Exercise prompt: Match on the string "Shot" in the entries below and return every matching line.

Data supplied:
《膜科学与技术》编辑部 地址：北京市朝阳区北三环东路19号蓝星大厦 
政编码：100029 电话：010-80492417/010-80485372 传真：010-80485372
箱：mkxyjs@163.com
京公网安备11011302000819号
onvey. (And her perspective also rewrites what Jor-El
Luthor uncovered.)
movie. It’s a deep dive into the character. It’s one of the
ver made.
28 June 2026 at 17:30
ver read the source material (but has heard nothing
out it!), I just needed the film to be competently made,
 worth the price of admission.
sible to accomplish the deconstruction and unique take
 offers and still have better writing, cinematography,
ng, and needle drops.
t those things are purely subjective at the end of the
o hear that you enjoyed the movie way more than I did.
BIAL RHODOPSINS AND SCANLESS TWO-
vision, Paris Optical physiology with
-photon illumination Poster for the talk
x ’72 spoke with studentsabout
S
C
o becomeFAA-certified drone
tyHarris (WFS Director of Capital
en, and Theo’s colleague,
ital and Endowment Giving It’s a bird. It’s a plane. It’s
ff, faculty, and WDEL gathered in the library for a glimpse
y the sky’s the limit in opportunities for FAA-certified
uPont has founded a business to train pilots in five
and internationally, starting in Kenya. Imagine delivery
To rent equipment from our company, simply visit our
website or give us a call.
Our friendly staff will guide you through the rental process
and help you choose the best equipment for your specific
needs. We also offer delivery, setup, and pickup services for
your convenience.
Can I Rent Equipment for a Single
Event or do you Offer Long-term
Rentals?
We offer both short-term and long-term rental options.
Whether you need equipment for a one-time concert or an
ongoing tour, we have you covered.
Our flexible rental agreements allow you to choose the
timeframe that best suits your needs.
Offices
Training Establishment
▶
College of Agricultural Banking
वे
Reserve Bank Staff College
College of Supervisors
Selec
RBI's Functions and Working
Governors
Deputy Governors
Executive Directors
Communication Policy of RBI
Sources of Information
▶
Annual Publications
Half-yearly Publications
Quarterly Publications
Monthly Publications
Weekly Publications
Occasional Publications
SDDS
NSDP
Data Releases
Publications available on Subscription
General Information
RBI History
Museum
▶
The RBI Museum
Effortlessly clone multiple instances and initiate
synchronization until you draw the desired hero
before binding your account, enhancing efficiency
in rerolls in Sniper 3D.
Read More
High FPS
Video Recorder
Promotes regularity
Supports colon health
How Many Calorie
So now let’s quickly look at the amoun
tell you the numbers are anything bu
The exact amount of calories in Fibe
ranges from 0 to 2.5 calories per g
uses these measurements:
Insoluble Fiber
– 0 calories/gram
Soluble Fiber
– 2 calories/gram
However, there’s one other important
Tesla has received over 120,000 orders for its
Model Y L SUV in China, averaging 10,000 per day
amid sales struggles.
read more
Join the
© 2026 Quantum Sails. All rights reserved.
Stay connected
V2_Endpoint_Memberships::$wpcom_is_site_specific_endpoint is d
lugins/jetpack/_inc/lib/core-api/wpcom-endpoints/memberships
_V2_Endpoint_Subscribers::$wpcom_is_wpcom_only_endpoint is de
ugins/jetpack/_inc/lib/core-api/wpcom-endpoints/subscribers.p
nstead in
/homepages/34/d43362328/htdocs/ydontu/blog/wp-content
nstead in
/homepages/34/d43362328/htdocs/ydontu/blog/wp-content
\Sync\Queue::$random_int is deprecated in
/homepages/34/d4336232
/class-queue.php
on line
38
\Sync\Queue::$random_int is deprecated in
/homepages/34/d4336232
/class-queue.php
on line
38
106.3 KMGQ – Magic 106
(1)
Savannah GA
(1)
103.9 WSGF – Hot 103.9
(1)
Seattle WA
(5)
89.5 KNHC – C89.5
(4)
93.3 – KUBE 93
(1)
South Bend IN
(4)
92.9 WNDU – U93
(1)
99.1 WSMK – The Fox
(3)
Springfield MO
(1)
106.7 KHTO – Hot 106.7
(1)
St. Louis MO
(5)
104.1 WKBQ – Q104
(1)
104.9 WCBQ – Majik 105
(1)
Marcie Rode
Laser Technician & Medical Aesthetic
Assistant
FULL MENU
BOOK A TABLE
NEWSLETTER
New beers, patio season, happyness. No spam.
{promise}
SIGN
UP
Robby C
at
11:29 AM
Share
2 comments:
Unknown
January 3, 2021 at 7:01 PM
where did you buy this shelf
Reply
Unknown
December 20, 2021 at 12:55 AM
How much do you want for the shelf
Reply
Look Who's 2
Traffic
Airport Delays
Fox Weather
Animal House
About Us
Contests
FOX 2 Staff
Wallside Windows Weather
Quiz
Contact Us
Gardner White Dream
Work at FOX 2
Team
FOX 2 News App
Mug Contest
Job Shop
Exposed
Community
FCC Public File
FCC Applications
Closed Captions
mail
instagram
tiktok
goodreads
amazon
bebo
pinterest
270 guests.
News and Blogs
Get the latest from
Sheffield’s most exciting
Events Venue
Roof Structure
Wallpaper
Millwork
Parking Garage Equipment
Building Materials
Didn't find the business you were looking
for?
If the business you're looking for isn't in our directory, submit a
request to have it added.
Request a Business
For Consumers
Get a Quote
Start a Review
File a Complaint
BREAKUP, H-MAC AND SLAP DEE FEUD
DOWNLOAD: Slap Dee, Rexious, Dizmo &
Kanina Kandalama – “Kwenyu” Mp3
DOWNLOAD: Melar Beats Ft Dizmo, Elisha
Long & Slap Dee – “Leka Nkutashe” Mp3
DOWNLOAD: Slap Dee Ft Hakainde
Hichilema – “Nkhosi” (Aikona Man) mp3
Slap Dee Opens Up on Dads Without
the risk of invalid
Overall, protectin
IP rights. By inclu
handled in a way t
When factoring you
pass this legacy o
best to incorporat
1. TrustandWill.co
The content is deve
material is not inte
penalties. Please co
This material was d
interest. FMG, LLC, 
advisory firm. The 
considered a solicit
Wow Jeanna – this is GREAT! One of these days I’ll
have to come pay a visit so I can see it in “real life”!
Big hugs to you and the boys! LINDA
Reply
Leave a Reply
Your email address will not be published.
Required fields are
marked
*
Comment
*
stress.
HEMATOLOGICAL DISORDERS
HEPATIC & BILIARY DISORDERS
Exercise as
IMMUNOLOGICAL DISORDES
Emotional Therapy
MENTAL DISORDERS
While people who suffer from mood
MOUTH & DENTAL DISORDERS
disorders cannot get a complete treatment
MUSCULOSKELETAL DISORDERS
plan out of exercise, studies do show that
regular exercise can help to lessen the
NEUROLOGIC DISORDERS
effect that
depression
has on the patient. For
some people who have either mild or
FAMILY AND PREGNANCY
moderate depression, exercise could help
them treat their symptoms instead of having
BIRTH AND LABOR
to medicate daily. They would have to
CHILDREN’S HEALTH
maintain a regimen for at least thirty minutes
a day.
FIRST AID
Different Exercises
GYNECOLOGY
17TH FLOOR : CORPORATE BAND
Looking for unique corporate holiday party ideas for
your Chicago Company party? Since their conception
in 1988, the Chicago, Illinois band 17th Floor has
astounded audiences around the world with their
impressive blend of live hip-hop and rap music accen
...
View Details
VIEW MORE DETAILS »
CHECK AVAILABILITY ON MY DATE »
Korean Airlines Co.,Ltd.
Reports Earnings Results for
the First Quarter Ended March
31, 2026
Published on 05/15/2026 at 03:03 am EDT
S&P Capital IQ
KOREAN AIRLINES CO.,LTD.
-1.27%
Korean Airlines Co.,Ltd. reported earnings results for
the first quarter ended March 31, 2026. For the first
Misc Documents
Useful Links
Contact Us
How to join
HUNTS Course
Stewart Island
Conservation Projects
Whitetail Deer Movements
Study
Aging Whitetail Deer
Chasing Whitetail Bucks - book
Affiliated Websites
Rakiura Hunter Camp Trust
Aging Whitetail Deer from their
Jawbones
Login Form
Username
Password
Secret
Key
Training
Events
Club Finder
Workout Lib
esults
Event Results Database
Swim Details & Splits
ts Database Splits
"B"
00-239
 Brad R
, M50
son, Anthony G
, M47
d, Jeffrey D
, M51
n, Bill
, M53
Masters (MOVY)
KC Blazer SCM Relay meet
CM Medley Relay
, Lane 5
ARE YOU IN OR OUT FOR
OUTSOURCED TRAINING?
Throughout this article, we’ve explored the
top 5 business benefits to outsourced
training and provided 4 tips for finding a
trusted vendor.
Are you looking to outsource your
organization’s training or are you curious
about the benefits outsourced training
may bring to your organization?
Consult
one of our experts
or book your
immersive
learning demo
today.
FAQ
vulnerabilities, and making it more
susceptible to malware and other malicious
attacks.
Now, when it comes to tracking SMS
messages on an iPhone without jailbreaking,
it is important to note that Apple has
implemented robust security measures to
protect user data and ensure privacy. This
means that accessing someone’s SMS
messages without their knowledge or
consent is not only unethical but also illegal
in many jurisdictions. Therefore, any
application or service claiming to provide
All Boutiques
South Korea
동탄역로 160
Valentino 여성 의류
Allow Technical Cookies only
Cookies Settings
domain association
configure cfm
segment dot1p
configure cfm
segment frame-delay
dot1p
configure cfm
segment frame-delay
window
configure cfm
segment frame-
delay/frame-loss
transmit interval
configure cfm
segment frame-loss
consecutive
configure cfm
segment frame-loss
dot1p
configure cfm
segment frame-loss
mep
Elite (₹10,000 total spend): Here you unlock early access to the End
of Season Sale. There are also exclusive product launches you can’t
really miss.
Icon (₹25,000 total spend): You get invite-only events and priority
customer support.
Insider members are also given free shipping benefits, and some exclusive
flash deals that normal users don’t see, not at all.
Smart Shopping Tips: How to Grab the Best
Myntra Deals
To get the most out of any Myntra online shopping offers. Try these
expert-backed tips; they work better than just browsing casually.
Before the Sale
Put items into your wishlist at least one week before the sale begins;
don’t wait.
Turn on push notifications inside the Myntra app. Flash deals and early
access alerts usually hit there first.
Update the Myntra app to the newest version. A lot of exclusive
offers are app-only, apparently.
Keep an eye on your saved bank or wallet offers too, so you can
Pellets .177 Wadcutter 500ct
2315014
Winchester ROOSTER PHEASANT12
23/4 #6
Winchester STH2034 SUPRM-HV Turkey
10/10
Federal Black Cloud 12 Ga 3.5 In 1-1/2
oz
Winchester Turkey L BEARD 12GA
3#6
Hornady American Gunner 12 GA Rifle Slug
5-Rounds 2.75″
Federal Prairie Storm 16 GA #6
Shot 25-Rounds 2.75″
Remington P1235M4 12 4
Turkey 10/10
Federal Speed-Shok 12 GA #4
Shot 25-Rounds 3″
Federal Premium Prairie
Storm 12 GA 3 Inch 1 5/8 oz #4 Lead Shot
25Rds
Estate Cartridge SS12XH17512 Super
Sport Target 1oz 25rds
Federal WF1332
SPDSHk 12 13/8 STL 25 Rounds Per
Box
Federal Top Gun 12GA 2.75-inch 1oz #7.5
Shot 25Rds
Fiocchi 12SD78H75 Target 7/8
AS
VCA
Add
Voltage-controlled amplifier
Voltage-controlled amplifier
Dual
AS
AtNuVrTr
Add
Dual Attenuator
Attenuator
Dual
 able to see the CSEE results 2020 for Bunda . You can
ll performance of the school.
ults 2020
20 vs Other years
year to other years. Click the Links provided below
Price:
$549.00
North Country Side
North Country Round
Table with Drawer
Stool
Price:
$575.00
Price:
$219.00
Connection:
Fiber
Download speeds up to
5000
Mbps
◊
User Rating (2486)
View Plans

Solved problem:
Shot 25-Rounds 2.75″
Shot 25-Rounds 3″
Storm 12 GA 3 Inch 1 5/8 oz #4 Lead Shot
Shot 25Rds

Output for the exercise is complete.